## Loading the book

In [1]:
with open("miracle_in_the_andes.txt", "r") as file:
    book = file.read()

## Find the most used words

In [65]:
import re
pattern = re.compile("[a-zA-Z]+")
findings = re.findall(pattern, book.lower())

# Findings all the words and their count
word_dict = {}
for word in findings:
    if word in word_dict.keys():
        word_dict[word] += 1
    else:
        word_dict[word] = 1

# Format and sort the list
sorted_word_list = [(value, key) for key, value in word_dict.items()]
sorted_word_list = sorted(sorted_word_list, reverse=True)

sorted_word_list[0]

(5346, 'the')

## Find the most used words that are non-articles

In [56]:
import nltk
from nltk.corpus import stopwords
# NOTE: You may need to uncomment this line if you get a lookup error
# nltk.download('stopwords')

# Stopwords are used very often like pronouns or function words (as, am, the, etc)
en_stopwords = stopwords.words("english")

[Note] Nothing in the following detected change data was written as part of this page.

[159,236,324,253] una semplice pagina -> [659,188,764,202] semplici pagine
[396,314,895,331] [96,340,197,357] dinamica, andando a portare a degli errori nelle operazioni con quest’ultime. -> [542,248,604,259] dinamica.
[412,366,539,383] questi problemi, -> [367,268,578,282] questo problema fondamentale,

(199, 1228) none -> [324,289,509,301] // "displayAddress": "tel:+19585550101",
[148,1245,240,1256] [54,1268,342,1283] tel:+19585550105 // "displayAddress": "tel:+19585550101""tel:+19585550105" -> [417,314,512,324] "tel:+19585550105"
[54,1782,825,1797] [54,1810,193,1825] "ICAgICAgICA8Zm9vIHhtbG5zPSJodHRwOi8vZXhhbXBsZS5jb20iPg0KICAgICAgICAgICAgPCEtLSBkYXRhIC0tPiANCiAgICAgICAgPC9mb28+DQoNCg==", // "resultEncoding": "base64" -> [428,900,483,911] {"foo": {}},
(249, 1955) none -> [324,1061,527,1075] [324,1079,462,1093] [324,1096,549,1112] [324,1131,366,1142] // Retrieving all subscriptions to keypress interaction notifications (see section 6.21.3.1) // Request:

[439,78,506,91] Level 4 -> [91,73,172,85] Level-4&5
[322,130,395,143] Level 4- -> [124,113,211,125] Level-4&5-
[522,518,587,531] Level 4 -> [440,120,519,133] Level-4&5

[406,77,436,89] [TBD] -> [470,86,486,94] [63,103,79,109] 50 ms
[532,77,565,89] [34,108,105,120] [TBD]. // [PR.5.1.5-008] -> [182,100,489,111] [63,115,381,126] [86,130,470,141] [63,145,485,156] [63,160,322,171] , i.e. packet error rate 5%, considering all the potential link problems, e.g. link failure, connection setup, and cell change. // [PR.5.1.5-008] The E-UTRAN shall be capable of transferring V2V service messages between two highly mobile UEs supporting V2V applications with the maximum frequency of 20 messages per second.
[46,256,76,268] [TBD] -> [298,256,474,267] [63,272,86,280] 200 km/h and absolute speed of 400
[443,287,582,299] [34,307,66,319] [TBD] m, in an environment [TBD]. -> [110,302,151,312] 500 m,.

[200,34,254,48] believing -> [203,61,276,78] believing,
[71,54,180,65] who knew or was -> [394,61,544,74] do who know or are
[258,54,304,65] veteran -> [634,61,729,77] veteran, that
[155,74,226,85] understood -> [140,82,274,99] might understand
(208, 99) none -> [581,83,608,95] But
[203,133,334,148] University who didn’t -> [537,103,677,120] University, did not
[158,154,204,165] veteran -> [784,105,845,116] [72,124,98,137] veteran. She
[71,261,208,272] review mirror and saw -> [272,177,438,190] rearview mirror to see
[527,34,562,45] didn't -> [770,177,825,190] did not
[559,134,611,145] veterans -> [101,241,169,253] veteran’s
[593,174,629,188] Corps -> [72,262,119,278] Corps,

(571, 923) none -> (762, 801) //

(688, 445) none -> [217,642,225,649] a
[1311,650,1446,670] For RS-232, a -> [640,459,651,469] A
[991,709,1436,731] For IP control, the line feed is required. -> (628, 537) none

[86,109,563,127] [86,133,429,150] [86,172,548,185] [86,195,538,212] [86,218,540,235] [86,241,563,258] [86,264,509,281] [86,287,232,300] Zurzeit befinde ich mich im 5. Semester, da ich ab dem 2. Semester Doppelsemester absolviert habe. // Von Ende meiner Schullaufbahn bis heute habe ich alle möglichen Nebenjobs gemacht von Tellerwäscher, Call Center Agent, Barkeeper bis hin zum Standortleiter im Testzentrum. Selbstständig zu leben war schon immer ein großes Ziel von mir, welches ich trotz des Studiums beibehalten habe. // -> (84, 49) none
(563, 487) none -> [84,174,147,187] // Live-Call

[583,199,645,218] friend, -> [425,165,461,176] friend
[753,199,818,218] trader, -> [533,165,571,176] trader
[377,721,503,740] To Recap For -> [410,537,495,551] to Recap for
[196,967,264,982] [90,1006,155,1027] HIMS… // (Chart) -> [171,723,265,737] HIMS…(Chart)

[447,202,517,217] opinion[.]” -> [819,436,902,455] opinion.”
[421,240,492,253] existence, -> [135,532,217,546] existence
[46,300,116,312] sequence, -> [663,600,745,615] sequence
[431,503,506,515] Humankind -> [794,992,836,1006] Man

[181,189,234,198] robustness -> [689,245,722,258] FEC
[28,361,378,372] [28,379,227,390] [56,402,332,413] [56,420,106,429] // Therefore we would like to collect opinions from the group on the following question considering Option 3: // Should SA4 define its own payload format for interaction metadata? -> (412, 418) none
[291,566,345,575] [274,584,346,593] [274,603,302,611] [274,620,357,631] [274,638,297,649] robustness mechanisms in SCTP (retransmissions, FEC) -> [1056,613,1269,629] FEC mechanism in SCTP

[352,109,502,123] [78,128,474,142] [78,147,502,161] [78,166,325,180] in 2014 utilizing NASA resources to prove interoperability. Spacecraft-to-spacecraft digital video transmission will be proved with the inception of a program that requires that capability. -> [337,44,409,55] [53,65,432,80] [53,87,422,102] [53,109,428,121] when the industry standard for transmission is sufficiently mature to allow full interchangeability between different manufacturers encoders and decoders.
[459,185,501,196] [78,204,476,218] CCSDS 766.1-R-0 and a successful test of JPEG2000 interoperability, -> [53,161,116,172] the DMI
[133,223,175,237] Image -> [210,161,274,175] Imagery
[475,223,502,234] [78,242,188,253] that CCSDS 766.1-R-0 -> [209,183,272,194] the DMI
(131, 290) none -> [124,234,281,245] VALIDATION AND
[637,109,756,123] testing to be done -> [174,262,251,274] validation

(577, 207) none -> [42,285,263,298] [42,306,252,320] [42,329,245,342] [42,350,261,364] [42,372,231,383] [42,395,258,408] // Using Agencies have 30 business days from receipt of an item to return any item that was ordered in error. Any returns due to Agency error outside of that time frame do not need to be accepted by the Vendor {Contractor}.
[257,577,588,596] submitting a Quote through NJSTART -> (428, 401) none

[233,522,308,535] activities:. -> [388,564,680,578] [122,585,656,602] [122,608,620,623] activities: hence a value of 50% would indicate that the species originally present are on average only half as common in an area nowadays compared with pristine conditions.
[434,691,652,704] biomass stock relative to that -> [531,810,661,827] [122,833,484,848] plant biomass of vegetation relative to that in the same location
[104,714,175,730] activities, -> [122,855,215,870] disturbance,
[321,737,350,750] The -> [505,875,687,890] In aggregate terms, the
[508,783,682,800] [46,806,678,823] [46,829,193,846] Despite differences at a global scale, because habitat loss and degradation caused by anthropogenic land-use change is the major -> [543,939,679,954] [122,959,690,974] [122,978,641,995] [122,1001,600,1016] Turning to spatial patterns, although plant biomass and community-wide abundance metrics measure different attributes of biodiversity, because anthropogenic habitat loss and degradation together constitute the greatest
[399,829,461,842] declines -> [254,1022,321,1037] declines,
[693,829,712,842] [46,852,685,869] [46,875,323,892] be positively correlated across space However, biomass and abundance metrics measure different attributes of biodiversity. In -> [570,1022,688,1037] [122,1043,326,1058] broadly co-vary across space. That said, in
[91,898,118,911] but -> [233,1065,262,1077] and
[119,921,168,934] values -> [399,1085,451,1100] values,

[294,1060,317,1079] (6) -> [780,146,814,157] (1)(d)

# filtered_word_dict has 143 less words
filtered_word_dict = {}

for word, value in word_dict.items():
    if not word in en_stopwords:
        filtered_word_dict[word] = value

sorted_filtered_word_list = [(value, key) for key, value in filtered_word_dict.items()]
sorted_filtered_word_list = sorted(sorted_filtered_word_dict, reverse=True)

print(f"The most used non-article word is \"{sorted_filtered_word_list[0][1]}\". It is used {sorted_filtered_word_list[0][0]} times.")

The most used non-article word is "would". It is used 575 times.


## Find the most positive and negative chapter

In [189]:
import re
from nltk.sentiment import SentimentIntensityAnalyzer
analyzer = SentimentIntensityAnalyzer()

# .polarity_scores() will return a dictionary with estimated scores about how negative, positive, and neutral the input is.
# {'neg': 0.0, 'neu': 0.0, 'pos': 0.0, 'compound': 0.0}
# compound can range from -1 to +1. If it is above 0 it is more positive, below 0 is more negative


pattern = re.compile("Chapter [0-9]+")
chapters = re.split(pattern, book)[1:]  # We remove the first item becuase it is just a blank string

# Find their scores
chapter_scores = {}
index = 0
for chapter in chapters:
    score = analyzer.polarity_scores(chapter)
    chapter_scores[f"Chapter {index+1}"] = score
    index += 1

# Find most positive and negative
most_pos_chap = {"name": "chapter_name", "score": {'neg': 0, 'neu': 0, 'pos': 0, 'compound': 0}}
most_neg_chap = {"name": "chapter_name", "score": {'neg': 0, 'neu': 0, 'pos': 0, 'compound': 0}}

for key, value in chapter_scores.items():
    if value["pos"] > most_pos_chap["score"]["pos"]:
        most_pos_chap["name"] = key
        most_pos_chap["score"] = value
    
    if value["neg"] > most_neg_chap["score"]["neg"]:
        most_neg_chap["name"] = key
        most_neg_chap["score"] = value
   
print("Most Positive: ", most_pos_chap)  # Chapter 10
print("Most Negitive: ", most_neg_chap)  # Chapter 3

Most Positive:  {'name': 'Chapter 10', 'score': {'neg': 0.086, 'neu': 0.733, 'pos': 0.181, 'compound': 1.0}}
Most Negitive:  {'name': 'Chapter 3', 'score': {'neg': 0.145, 'neu': 0.751, 'pos': 0.105, 'compound': -0.9999}}


## Find the mood of each chapter (positive and negative)

In [194]:
new_chapter_scores = {}
for key, value in chapter_scores.items():
    new_chapter_scores[key] = "positive" if value["pos"] > value["neg"] else "negative"

new_chapter_scores

{'Chapter 1': 'positive',
 'Chapter 2': 'positive',
 'Chapter 3': 'negative',
 'Chapter 4': 'negative',
 'Chapter 5': 'positive',
 'Chapter 6': 'negative',
 'Chapter 7': 'negative',
 'Chapter 8': 'negative',
 'Chapter 9': 'negative',
 'Chapter 10': 'positive'}